Selon des informations d’Amnesty International, l’armée russe a été relativement respectueuse des civil·e·s,ce qui ne serait pas le cas des milices ossètes. Est-ce vrai ?
C’est exact. Voilà comment ça se passait, c’est très simple, je l’ai vu de mes propres yeux. Les chars russes passaient en premier et les milices ossètes les suivaient juste derrière. Dès que les chars s’arrêtaient, les milices opéraient juste à côté et les Russes les regardaient faire. Vous pouviez leur demander : «Pourquoi n’intervenez-vous pas ? », et ils vous regardaient d’un oeil amusé en vous répondant: «Vous savez, c’est la politique.» Ils étaient assez malins pour ne pas se salir directement les mains, mais ils laissaient faire. Jamais les milices ossètes n’auraient osé faire cela sans avoir un vrai et fort soutien des Russes.
On voit dans votre reportage le travail des observateurs européens pour recueillir les témoignages. Comment tourner dans une telle guerre de l’information?
Dès le début du conflit, les gouvernements russe et géorgien ont présenté deux versions totalement différentes des faits. C’était très clair lorsqu’on regardait les médias des deux pays. Une fois arrivée sur place, j’ai été confrontée à une grande différence dans l’accès à l’information. On ne m’a jamais empêchée de filmer ou d’interviewer des personnes du côté géorgien. Les journalistes, les réalisateurs sont totalement libres de se déplacer, de filmer, même de critiquer le gouvernement. Mais du côté russe, impossible. J’ai essayé à plusieurs reprises de rentrer en Ossétie du Sud ou en Abkhazie, sans succès. Au mieux, on a droit à une visite guidée. Mais sans passeport russe, hors de question. Et pour avoir une accréditation, il faut passer par le bon vouloir du Ministère des affaires étrangères russe.

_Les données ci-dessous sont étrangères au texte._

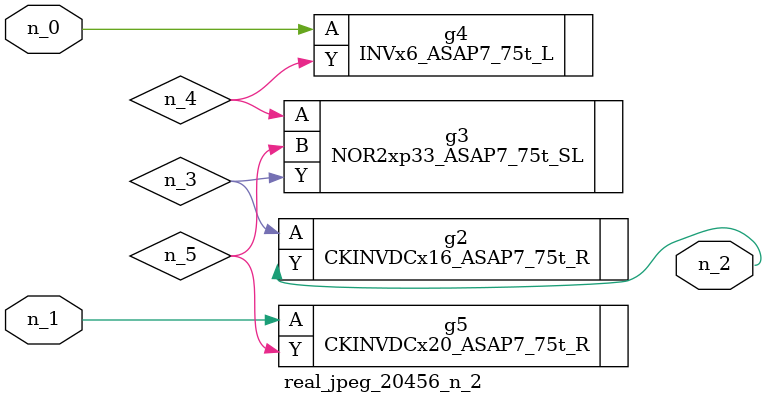
<source format=v>
module real_jpeg_20456_n_2 (n_1, n_0, n_2);

input n_1;
input n_0;

output n_2;

wire n_5;
wire n_4;
wire n_3;

INVx6_ASAP7_75t_L g4 ( 
.A(n_0),
.Y(n_4)
);

CKINVDCx20_ASAP7_75t_R g5 ( 
.A(n_1),
.Y(n_5)
);

CKINVDCx16_ASAP7_75t_R g2 ( 
.A(n_3),
.Y(n_2)
);

NOR2xp33_ASAP7_75t_SL g3 ( 
.A(n_4),
.B(n_5),
.Y(n_3)
);


endmodule
</source>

De façon habile, les Russes utilisent la même rhétorique que celle utilisée par les Occidentaux au Kosovo en 1999…
Effectivement. C’est vrai que les événements liés au Kosovo ont été très mal vécus par les Russes. L’Ossétie du Sud et l’Abkhazie sont des exemples parfaits pour dire: «On vous avait prévenus et vous ne nous avez pas écoutés lors de la guerre du Kosovo.» La Géorgie est devenue comme un terrain de ping-pong entre la Russie et les Etats-Unis. D’ailleurs, de nombreux Russes étaient persuadés qu’ils ne faisaient pas la guerre à la Géorgie, mais qu’ils combattaient les Américains.